Thursday, April 7, 2011

The Road to Polygamy



We await a court ruling on polygamy in Canada. Last week, the BC Supreme Court of British Columbia wrapped up deliberating whether polygamy laws violate religious freedom under the Charter.

If nothing else, a population generally balanced evenly between men and women suggests that marriage consisting of one of each would be preferable. What do you do with all the boys that cannot marry because a few old men have claimed and married all the women?

Carolyn Jessup at 18, became the fourth wife of a 50 year old man. She reports that surplus, young teenage boys, accused of succumbing to sinful temptations, are dropped off in a city and told they are not wanted any more. (Macleans, April 4, 2011) I guess that cleanses the commune of potential trouble makers!

 Apart from the obvious arithmetic, marriage restricted to two people is based on the natural need for one woman and one man to conceive and parent a child.
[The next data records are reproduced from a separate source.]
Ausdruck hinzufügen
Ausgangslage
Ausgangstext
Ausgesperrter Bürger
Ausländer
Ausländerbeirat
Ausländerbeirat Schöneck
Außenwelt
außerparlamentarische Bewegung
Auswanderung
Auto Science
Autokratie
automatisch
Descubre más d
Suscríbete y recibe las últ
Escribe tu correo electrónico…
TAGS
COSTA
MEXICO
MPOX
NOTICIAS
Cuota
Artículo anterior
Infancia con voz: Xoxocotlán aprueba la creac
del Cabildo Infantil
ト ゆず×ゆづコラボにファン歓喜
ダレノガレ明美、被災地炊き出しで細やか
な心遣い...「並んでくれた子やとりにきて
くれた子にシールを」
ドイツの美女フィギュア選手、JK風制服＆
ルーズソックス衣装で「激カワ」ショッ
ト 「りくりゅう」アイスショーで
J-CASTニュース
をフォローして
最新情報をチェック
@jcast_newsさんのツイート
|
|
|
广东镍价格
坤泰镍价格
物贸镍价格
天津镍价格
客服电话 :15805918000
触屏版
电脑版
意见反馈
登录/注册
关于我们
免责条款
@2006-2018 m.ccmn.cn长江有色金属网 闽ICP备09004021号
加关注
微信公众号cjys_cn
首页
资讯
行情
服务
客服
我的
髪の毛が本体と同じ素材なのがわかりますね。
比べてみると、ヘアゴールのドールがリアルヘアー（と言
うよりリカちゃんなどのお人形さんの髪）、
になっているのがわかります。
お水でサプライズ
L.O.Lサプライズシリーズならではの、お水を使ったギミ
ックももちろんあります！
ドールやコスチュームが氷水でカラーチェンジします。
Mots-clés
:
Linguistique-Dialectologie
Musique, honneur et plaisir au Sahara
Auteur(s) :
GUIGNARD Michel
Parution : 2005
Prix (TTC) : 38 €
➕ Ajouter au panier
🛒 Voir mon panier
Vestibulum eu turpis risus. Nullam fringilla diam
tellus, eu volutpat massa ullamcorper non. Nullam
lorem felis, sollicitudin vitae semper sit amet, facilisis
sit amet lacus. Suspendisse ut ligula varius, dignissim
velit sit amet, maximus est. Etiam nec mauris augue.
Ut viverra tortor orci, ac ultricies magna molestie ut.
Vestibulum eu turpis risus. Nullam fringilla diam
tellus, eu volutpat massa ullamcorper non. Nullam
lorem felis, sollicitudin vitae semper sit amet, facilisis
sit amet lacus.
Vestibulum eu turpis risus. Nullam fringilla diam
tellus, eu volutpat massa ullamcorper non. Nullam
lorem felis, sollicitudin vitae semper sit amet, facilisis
This was the creation ideal in the Old Testament, despite the acceptance of bigamous marriages.

Even there, the experiences of Sarah, Rachel, and Hannah indicate the arrangement was less than happy. All the wives in Old Testament polygamous marriages squabbled, creating the same misery as unfaithfulness in monogamous marriage. Christ confirmed monogamous marriage in the New Testament.

But if members of the same sex can form a marriage, restriction to two marriage partners loses its original rationale, making it difficult for liberal governments and courts to deny marriage rights for other arrangements.
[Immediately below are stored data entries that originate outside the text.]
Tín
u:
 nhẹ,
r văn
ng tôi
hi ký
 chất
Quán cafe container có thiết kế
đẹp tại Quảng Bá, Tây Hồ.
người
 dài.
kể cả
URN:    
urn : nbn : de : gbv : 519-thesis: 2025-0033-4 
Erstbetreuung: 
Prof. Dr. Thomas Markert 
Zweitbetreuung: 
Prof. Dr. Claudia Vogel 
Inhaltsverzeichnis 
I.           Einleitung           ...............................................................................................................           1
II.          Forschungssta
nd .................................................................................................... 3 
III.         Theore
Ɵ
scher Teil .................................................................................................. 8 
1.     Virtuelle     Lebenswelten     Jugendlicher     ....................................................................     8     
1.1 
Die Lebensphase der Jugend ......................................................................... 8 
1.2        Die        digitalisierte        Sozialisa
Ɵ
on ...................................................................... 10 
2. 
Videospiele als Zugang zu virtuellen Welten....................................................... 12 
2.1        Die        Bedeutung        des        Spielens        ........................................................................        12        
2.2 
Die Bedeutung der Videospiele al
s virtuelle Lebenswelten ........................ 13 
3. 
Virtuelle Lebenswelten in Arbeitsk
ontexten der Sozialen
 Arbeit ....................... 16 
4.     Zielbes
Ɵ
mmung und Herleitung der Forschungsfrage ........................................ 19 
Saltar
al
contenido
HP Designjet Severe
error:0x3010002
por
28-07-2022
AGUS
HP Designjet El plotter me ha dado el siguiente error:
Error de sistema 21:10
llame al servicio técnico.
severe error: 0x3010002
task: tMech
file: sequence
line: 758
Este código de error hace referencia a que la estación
Furthermore, families with more than two legitimate parents were created by the so-called "two-mother" ruling of the 2007 Ontario Court of Appeal. The court held that the biological mother of a small boy and her same-sex partner are both legally mothers of the child. The boy's biological father is still considered his father.

This family of two female married parents and a legitimate father outside the marriage is an opening parody on polygamy. Furthermore, Ontario recognizes multiple wives if previously married in a consenting jurisdiction. Put that beside the irrelevance of only two in a marriage, and polygamy becomes a reasonable option.

The slide into an eventual definition of marriage with multiple relationships is predictable even though the journey may be bumpy. Tradition, religion and social acceptance are no match for the juggernaut of Canadian Charter rights currently defined by the courts.

Together with the burgeoning use of internet pedophilia, children have become a by-product of sexual union, in which current culture prioritizes recreation over procreation. Are we heading for another, worse tragedy than the Canadian native residential schools heartbreak behind us?


1 comment:

Anonymous said...

Saskatchewan is a consenting jusrisdiction. They have a law that allows multiple spouses and their AG has confirmed that this forced polygamy is just "authorizing overlap".